[TEXT UNDER STUDY Boundary: Start]

Robinson concedes that progressives make some credible points and that President Obama’s unrequited bipartisan outreach amounted to “self-defeating concessions to Republicans who had no good-faith intention of seeking compromise.” That Obama had to make a strong initial appeal for bipartisan support is to me defensible. But the continued outreach to Republicans, which met with repeated rejection, appeared to waste time and political capital.
Robinson less persuasively dismisses the contention that Dems should have put jobs before HCR, noting “there’s no way the economy could recover 8 million jobs so quickly, no matter what Washington did. And health-care reform would still be a distant dream.”
Nobody expected the recovery of all 8 million jobs in two years, but a larger reduction in unemployment may have been possible. If Dems made 2010 the “year of jobs,” as William Galston argued, it may well have helped them. Robinson is likely right, however, that the “jobs first” strategy would have precluded any significant health care reform, even if it meant that Dems would be in better mid term position.

[TEXT UNDER STUDY Boundary: End]

→ **REQUIREMENT A**: Reproduce the lines of the listing word for word, from the line containing "HETTICH 95° SENSYS" through the line containing "IT IF YOU NEED TO REASS", with both of those lines included.

[DATASET Boundary: Start]

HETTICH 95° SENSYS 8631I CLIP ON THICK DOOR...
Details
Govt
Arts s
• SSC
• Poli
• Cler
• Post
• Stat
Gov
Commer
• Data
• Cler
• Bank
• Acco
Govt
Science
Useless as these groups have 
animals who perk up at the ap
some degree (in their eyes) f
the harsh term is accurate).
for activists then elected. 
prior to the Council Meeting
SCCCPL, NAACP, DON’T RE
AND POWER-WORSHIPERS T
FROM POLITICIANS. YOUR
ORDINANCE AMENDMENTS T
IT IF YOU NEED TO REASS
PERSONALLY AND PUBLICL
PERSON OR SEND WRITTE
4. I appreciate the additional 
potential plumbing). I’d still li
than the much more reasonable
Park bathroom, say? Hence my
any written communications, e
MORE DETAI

[DATASET Boundary: End]
[DATASET Boundary: Start]

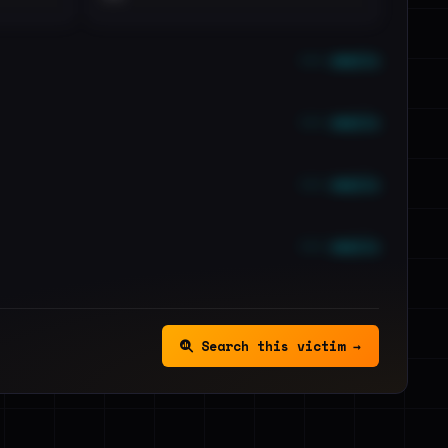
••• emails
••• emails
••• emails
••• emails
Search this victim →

[DATASET Boundary: End]

→ **REQUIREMENT B**: Go on with the commentary on Robinson's view of Democratic strategy, starting after its final sentence.

→ **ANSWER A**:
HETTICH 95° SENSYS 8631I CLIP ON THICK DOOR...
Details
Govt
Arts s
• SSC
• Poli
• Cler
• Post
• Stat
Gov
Commer
• Data
• Cler
• Bank
• Acco
Govt
Science
Useless as these groups have 
animals who perk up at the ap
some degree (in their eyes) f
the harsh term is accurate).
for activists then elected. 
prior to the Council Meeting
SCCCPL, NAACP, DON’T RE
AND POWER-WORSHIPERS T
FROM POLITICIANS. YOUR
ORDINANCE AMENDMENTS T
IT IF YOU NEED TO REASS

→ **ANSWER B**:
Speculation about the outcome of untried strategies is an enduring political ritual following every election, and, in the long run, Obama’s health care reform strategy may prove to have been the wisest course. In the end, however, “what if” scenarios don’t help much in terms of formulating strategy going forward. Regardless of all pre-election speculation, it’s more important that Dems learn the lessons of the midterms as revealed by the exit polls on Tuesday — and get focused on honing the best strategy for 2012.